Instrumenting a service to send log data can expose all sorts of unecessary information along with very helpful information. After identifying unneeded log data, the next step is to filter it out.

Server Level Filtering

Popular open source log shippers Filebeat and Fluentd both let you use Regex to modify event streams. This you some control over which data makes it to the desired destination. For example, with Fluentd, you can use the derivative below to grep the value of one or more fields:

@type grep
regexp1 message USA

While this solution is very efficient, it can introduce configuration management challenges at larger scales. How can you ensure you’re pushing the proper configurations to every host?

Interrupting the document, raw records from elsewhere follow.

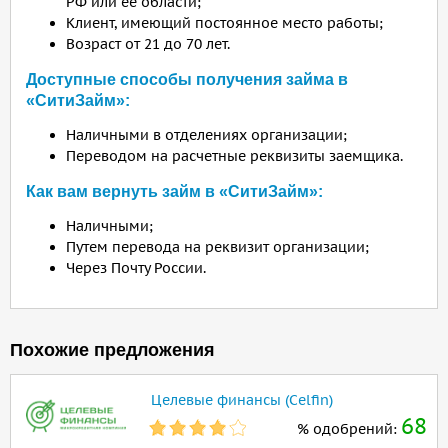
РФ или ее области;
Клиент, имеющий постоянное место работы;
Возраст от 21 до 70 лет.
Доступные способы получения займа в
«СитиЗайм»:
Наличными в отделениях организации;
Переводом на расчетные реквизиты заемщика.
Как вам вернуть займ в «СитиЗайм»:
Наличными;
Путем перевода на реквизит организации;
Через Почту России.
Похожие предложения
Целевые финансы (Celfin)
68
% одобрений:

Log Collection and Filtering

Syslog servers are a popular way to centralize log collection from multiple sources before analyzing them. Log types can filter out on syslog servers with the syntax below:

filter { expression; };

While syslog offers a single place for log collection across multiple data sources, it also represents another server to monitor and maintain.

Filtering Log Data with Logz.io

Some log management and analytics solutions can centralize log data from multiple services and prevent the indexing of unneeded data all in one place.

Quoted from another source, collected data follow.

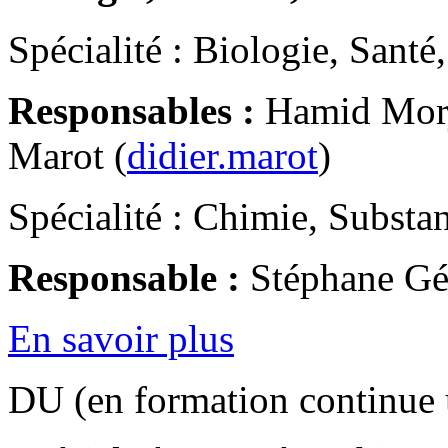
Spécialité : Biologie, Santé
Responsables :
Hamid Morj
Marot (
didier.marot
)
Spécialité : Chimie, Substa
Responsable :
Stéphane Gé
En savoir plus
DU (en formation continue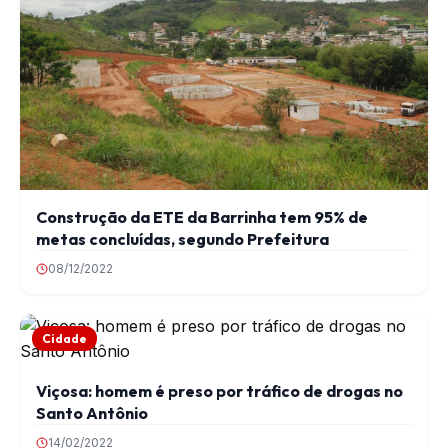
Construção da ETE da Barrinha tem 95% de
metas concluídas, segundo Prefeitura
08/12/2022
Cidade
Viçosa: homem é preso por tráfico de drogas no
Santo Antônio
14/02/2022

Earlier, we saw how the “decision check InProgressDecisionCheck returned Number” log message was taking up a lot of space, but wouldn’t help us monitor a critical signal—so we determined we could filter it out.

With Logz.io’s Drop Filters, we can simply paste that log message into the filter and automatically prevent the indexing of that log—instead sending it to the archives.

After applying the filter, we can toggle it on or off at any time to dynamically manage the flow of incoming logs.

Where to Send Filtered Log Data?

In the event of a production outage, the last thing you’d want is to be missing log messages that describe what happened. This is why you should archive log data for a few weeks before deleting it.

Shipping all of your data to an S3 bucket or Azure Blob is a good way to cheaply store all of your data, so you can access it when it’s really needed.

Why bother?

The volatility and scale of telemetry data that modern cloud environments generate can quickly rack up costs before teams are even aware of what’s happening. For this reason, teams should pay careful attention to which data they’re ingesting, and how badly they need that data on a day-to-day basis.

Proprietary solutions typically charge on the amount of ingested telemetry data or some other measurement indicating the scale of the operation. In general, the more data you send, the more you’ll need to pay.

On the other hand, you’ll need to pay for data in the form of cloud compute power and cloud storage costs if you’re using open source. Obviously, the more data you send, the higher the costs.

Regardless of what you’re using, the guidelines above can provide some good first steps in deciding what you may want to filter out to save costs.